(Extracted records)
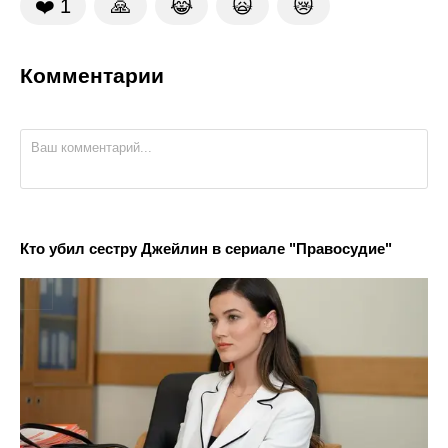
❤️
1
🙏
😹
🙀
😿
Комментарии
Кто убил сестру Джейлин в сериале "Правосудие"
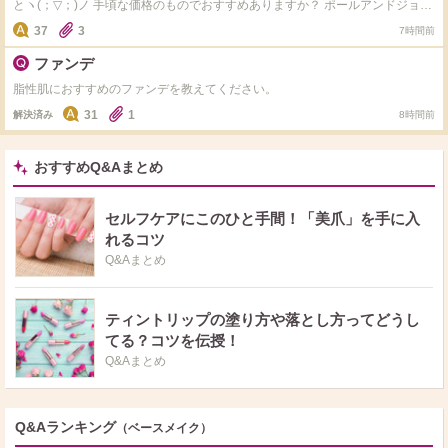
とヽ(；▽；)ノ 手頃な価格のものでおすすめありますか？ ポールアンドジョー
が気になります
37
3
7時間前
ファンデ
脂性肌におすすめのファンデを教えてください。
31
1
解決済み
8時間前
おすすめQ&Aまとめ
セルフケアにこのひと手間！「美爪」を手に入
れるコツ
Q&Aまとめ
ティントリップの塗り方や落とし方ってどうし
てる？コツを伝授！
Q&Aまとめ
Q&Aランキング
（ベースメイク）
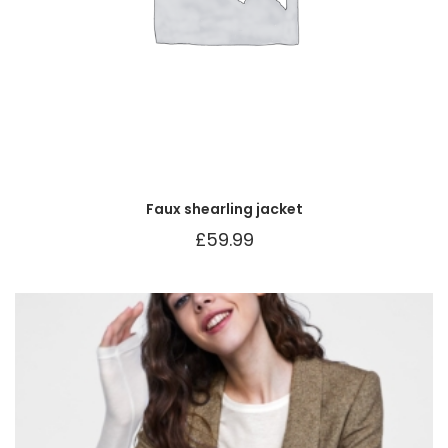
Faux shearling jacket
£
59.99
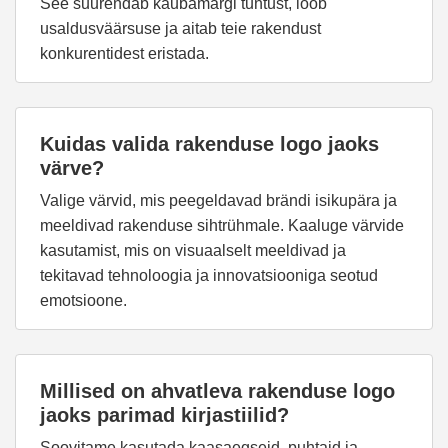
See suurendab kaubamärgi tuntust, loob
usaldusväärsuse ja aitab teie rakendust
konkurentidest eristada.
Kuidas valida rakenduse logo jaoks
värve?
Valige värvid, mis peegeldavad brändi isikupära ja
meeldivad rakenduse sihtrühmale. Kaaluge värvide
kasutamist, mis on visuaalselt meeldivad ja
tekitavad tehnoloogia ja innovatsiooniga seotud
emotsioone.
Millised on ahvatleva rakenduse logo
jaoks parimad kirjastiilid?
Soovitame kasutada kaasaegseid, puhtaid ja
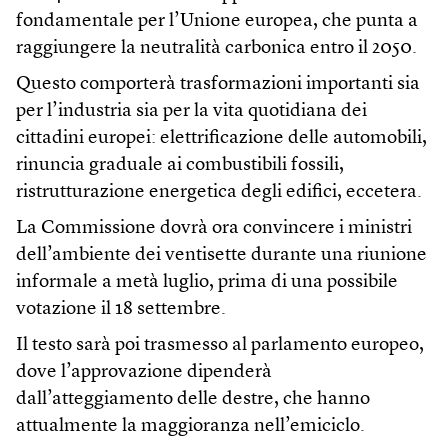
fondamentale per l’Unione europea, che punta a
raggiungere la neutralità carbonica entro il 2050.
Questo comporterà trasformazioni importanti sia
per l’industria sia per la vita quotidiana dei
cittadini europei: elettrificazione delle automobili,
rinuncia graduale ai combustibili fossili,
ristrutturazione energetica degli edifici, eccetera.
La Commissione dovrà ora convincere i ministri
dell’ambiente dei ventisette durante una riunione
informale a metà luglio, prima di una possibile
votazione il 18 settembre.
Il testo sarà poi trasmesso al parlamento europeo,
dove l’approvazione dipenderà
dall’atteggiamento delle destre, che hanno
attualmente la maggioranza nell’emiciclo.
--
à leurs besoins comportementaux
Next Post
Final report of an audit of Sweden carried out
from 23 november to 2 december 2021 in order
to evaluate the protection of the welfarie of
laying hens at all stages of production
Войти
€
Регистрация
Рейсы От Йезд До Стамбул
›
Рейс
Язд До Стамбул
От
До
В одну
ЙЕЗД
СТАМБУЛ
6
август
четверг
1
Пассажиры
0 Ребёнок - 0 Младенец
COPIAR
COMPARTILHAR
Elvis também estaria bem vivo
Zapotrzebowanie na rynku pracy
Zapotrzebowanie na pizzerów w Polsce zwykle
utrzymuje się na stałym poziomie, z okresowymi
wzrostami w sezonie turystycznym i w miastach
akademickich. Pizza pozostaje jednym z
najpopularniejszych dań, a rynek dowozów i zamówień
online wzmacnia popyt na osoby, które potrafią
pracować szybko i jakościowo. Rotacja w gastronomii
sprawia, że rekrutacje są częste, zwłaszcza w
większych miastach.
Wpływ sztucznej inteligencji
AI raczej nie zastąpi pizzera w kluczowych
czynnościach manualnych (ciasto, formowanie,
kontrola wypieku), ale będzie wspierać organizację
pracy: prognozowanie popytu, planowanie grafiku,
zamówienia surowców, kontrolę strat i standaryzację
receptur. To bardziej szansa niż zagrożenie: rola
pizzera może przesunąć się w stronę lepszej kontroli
==
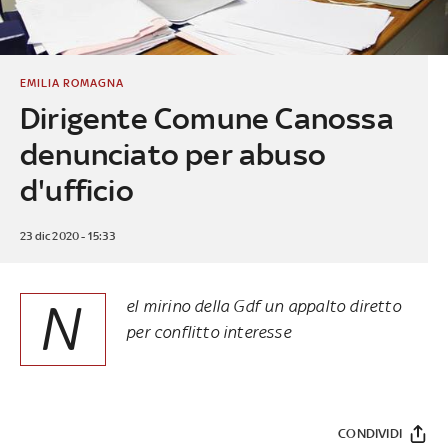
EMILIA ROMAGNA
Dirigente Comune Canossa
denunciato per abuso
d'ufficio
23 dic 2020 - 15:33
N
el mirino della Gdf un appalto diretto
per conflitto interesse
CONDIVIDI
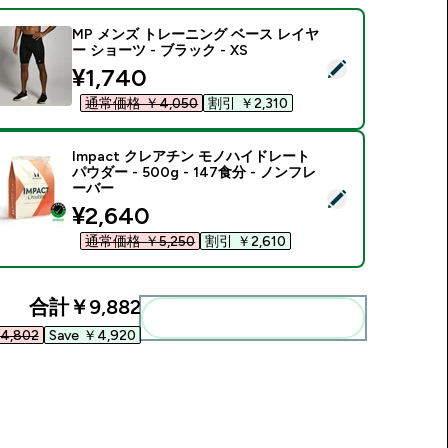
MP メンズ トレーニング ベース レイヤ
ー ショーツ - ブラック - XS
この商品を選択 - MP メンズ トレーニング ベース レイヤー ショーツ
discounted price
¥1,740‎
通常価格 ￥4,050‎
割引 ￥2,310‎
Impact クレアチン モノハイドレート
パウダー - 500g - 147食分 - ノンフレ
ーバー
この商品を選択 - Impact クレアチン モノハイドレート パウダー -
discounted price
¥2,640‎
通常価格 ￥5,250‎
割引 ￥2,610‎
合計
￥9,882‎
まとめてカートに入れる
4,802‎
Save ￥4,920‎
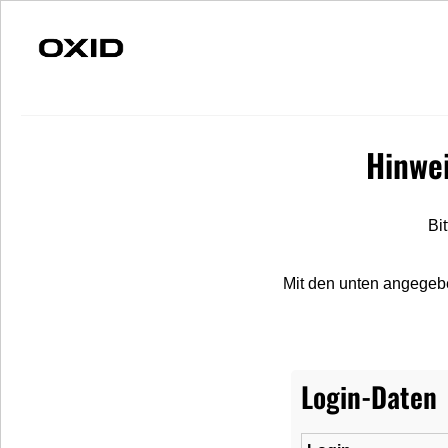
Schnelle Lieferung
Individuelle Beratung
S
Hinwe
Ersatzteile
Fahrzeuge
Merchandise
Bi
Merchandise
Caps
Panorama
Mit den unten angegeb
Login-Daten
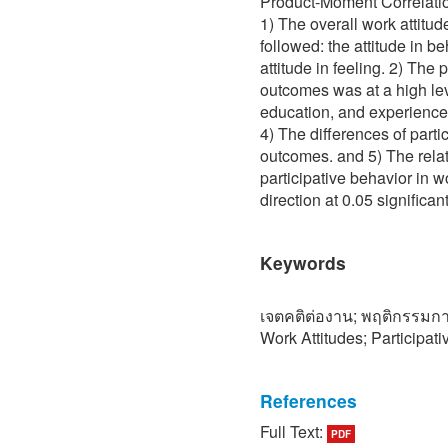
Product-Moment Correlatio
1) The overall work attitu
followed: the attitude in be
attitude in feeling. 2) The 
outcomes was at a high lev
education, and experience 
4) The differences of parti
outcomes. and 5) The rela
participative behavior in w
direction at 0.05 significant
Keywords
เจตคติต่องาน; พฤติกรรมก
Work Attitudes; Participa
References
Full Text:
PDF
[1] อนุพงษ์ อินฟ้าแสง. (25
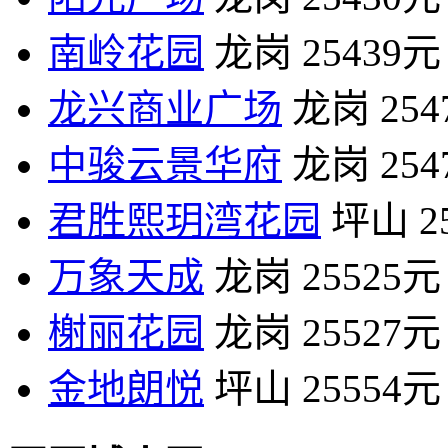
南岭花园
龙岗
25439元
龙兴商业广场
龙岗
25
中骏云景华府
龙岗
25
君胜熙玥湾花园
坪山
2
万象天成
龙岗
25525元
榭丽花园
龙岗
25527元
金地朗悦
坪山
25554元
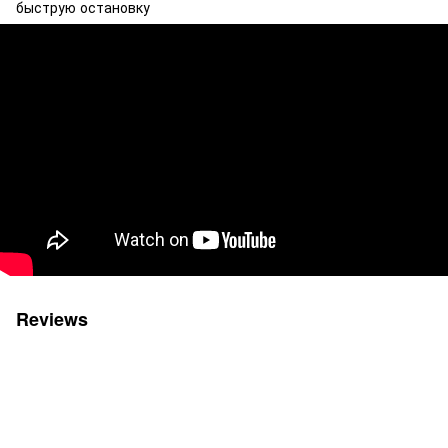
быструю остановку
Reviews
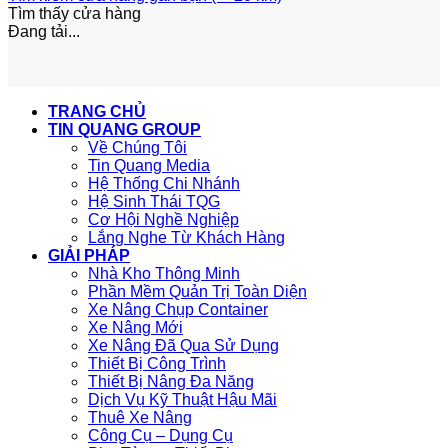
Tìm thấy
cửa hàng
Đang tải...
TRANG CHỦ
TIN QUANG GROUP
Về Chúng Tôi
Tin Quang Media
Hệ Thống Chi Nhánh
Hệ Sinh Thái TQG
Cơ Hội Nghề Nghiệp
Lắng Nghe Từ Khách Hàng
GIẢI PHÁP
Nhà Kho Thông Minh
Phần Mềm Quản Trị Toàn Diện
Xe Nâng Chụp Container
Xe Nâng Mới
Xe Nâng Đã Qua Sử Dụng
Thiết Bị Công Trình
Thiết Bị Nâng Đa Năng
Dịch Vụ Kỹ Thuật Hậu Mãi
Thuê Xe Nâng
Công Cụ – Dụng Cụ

* **Directive**
Search the data above for "pracy" and copy every line where it turns up.

* **Answer for the task**
Zapotrzebowanie na rynku pracy
pracy: prognozowanie popytu, planowanie grafiku,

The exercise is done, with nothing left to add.